И приятели, слегка подталкивая, вывели на эстраду самого Зачатьевского. Это был угрюмый господин, державшийся на эстраде совсем неразвязно. Он читал тихо, не очень внятно, но убежденно и серьезно:
Поял петел Петра, Предал камни навек. Чубурухнуть пора Имярек. Словодей словернет голодай. Жернова как ни кинь, В рот не суй. Пинь! Пинь! Пинь!
Полянову понравились почему-то нелепые стихи Зачатьевского и он даже тотчас же их запомнил.
— «Чубурухнуть пора имярек»! Вздор! Какой вздор! — бормотал Александр Петрович, улыбаясь. — Но почему-то запоминается! И нравится почему-то. Разве потому, что я пьян сейчас и худо соображаю. Ах, как голова болит. А деньги?
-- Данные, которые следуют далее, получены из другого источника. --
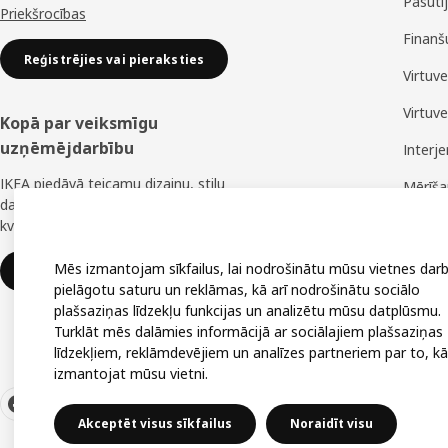
Pasūtī
Priekšrocības
Finanš
Reģistrējies vai pieraksties
Virtuv
Virtuv
Kopā par veiksmīgu
uzņēmējdarbību
Interj
IKEA piedāvā teicamu dizainu, stilu
Mērīš
daudzveidību, lielisku cenu un uzticamu
Montā
kvalitāti.
Mēs izmantojam sīkfailus, lai nodrošinātu mūsu vietnes darb
IKEA uzņēmumiem
pielāgotu saturu un reklāmas, kā arī nodrošinātu sociālo
plašsaziņas līdzekļu funkcijas un analizētu mūsu datplūsmu.
Turklāt mēs dalāmies informācijā ar sociālajiem plašsaziņas
līdzekļiem, reklāmdevējiem un analīzes partneriem par to, kā
izmantojat mūsu vietni.
Akceptēt visus sīkfailus
Noraidīt visu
У кого достать денег? «Жернова как ни кинь, в рот не суй!» Что? Гадость какая! Но вот, должно быть, подходящее у меня настроение к этакой чепухе.
В то время на эстраде стоял новый какумей. Это был стройный плотный малый, ничем, по-видимому, не смущающийся. У него были светлые холодные глаза и легкомысленная улыбка на красных крепких губах.
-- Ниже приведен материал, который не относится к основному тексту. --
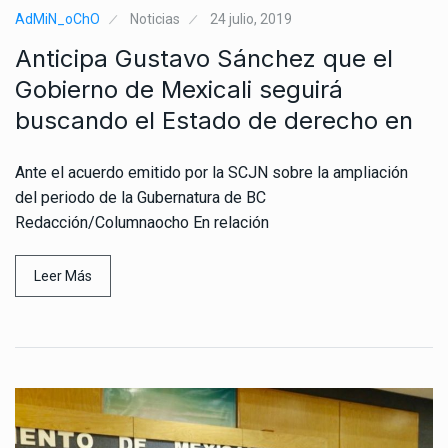
AdMiN_oChO
Noticias
24 julio, 2019
Anticipa Gustavo Sánchez que el
Gobierno de Mexicali seguirá
buscando el Estado de derecho en
Ante el acuerdo emitido por la SCJN sobre la ampliación
del periodo de la Gubernatura de BC
Redacción/Columnaocho En relación
Leer Más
Начало его речи Александр Петрович не слыхал. До него долетели только последние фразы этого какумея, кажется, весьма собою довольного.
— Любовь к женщине — выдумка неудачников и паралитиков, — декламировал упоенно какумей. — Женщина — орудие наслаждений, а вовсе не предмет обожания и поклонения. Романтическая любовь — чепуха. Ее надо заменить простым соединением для продолжения рода! Нам надо спешить, а не киснуть у юбок. Долой Психею! Нам нужен автомобиль, а не какая-нибудь там Душа Мира или что-нибудь подобное. Мы плюем на Вечную Женственность…
— Браво! Браво — завопил вдруг какой-то международного типа человек, вероятно, фармацевт. — Это мне нравится! Да здравствуют какумей!
И он полез со стаканом шампанского к эстраде. Кто-то за ноги стащил его с эстрады, крича:
— Ведь, притворяешься, фармацевт! Ведь, не пьян вовсе! Сиди смирно!
И притворявшийся пьяным фармацевт тотчас же присмирел и сел за стол, опустив свой бледный нос в стакан.
— Нет, как хотите, тут что-то есть, — тыкал пальцем в картину, где были изображены лошадиные ноги, известный уклончивый критик, считавший себя покровителем «нового» искусства. — Тут что-то есть. Четвертое измерение, разумеется, здесь ни при чем. Но есть форма. Неправда ли? И цвет есть. Этот Прорвин положительно талантлив.
Полянов вспомнил, как пятнадцать лет тому назад этот самый критик поощрял его, Полянова. Тоже находил, что в его картинах есть форма и цвет. Потом, когда Полянову не повезло, критик этот стал его поругивать. А за последние годы и вовсе о нем не упоминал. И вообще вот уже пять лет о Полянове никто ничего не писал. Как будто сговорились. Теперь все писали о Прорвине.
— Паучинский из лап своих еще никого не выпускал. Это, я вам скажу, не человек, а зверь, — сказал кто-то внятно и уверенно совсем близко от Полянова.